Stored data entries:
--------------------------------------------------

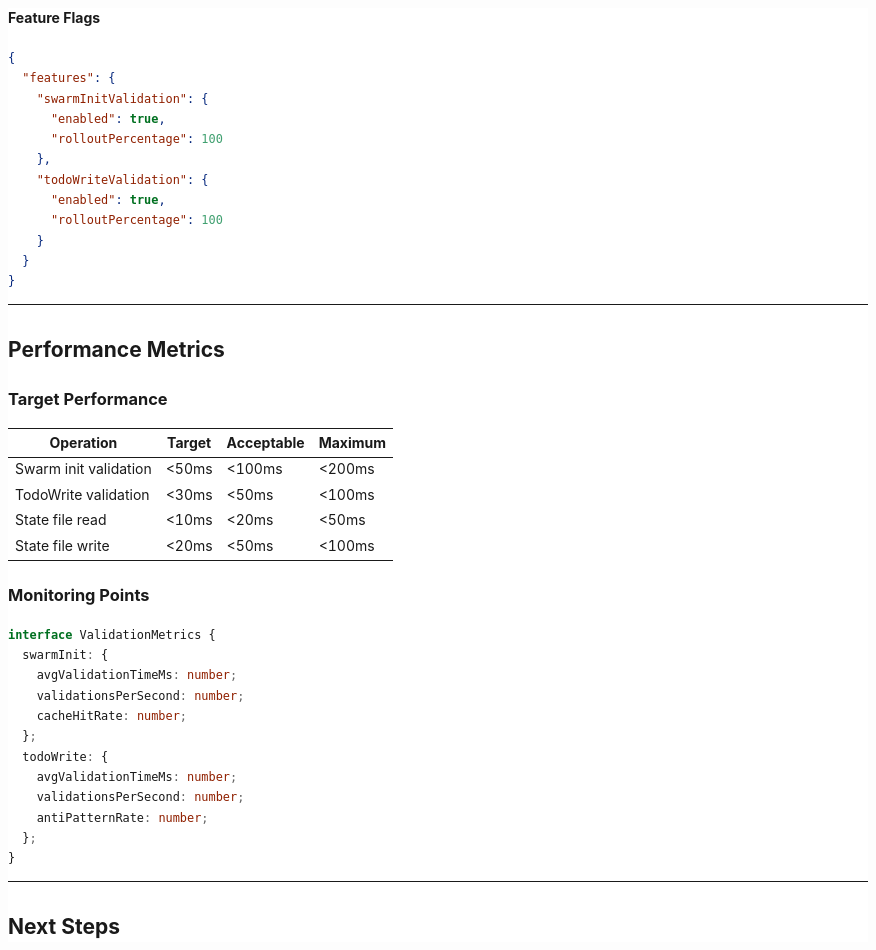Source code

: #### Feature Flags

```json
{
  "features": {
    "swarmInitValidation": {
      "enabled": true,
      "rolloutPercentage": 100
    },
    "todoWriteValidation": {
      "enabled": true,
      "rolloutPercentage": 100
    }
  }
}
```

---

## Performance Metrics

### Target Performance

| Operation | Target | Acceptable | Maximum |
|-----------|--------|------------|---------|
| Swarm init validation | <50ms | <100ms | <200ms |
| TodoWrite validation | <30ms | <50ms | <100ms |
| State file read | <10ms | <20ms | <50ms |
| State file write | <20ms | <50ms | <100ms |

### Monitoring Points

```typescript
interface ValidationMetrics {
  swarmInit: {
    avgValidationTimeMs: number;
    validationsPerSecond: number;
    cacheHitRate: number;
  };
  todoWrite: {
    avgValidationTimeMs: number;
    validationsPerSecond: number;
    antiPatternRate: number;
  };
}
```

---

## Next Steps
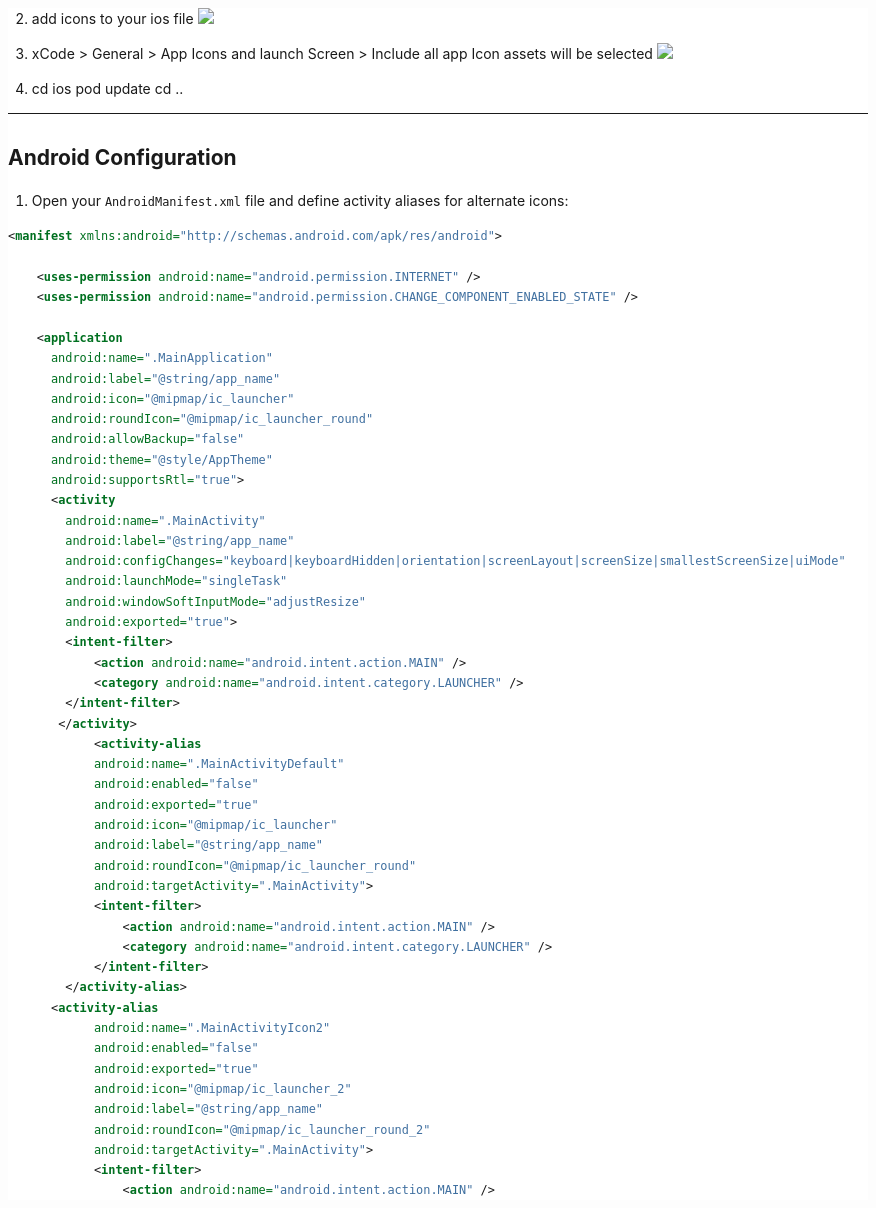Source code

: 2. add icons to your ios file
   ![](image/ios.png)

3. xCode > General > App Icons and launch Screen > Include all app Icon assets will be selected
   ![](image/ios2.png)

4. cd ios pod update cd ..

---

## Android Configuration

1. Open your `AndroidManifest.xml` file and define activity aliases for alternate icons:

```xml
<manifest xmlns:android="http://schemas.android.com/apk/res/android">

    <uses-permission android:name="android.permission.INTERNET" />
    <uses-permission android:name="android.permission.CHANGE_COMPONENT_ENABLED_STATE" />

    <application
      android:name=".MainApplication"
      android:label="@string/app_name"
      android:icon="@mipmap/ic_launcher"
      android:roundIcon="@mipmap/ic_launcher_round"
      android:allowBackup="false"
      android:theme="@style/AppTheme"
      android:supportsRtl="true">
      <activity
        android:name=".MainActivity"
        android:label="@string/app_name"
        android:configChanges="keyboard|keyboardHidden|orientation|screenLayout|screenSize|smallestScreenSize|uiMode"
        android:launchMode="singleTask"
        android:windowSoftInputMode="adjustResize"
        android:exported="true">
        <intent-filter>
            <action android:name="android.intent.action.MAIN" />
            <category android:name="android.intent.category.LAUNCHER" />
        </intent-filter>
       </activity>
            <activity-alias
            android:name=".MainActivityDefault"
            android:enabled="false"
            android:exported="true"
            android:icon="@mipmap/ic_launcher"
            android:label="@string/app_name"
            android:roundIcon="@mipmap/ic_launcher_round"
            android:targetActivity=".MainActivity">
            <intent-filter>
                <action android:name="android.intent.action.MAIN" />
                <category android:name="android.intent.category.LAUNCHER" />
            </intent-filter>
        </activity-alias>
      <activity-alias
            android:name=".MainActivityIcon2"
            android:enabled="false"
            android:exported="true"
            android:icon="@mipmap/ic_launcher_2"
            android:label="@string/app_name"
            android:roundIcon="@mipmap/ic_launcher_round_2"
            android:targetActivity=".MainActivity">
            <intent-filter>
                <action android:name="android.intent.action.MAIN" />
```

--------------------------------------------------

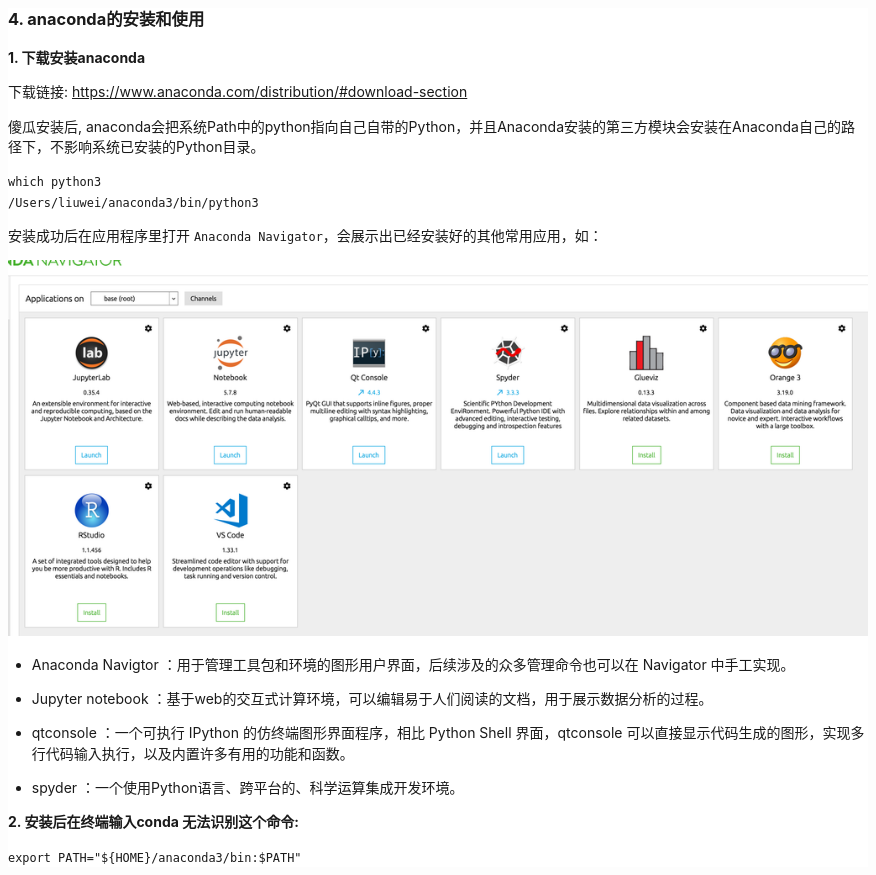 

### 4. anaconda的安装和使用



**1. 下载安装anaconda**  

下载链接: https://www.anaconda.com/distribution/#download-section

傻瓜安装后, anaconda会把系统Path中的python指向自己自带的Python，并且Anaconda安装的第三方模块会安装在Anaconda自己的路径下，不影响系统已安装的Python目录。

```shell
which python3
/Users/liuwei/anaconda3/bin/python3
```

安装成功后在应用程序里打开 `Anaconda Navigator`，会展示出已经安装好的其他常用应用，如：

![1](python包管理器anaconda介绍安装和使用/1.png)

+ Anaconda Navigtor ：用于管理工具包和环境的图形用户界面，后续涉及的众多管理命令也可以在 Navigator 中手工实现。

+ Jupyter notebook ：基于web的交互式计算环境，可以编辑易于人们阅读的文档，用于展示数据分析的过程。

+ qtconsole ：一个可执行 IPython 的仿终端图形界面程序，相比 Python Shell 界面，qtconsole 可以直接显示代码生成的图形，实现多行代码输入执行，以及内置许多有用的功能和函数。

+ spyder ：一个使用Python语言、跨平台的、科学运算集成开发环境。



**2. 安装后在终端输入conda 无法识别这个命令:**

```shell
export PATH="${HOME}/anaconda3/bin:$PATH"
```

--------------------------------------------------

Exercise prompt: How many lines of the data contain "category"? Work it out and give only the number.

Solution to this exercise: 2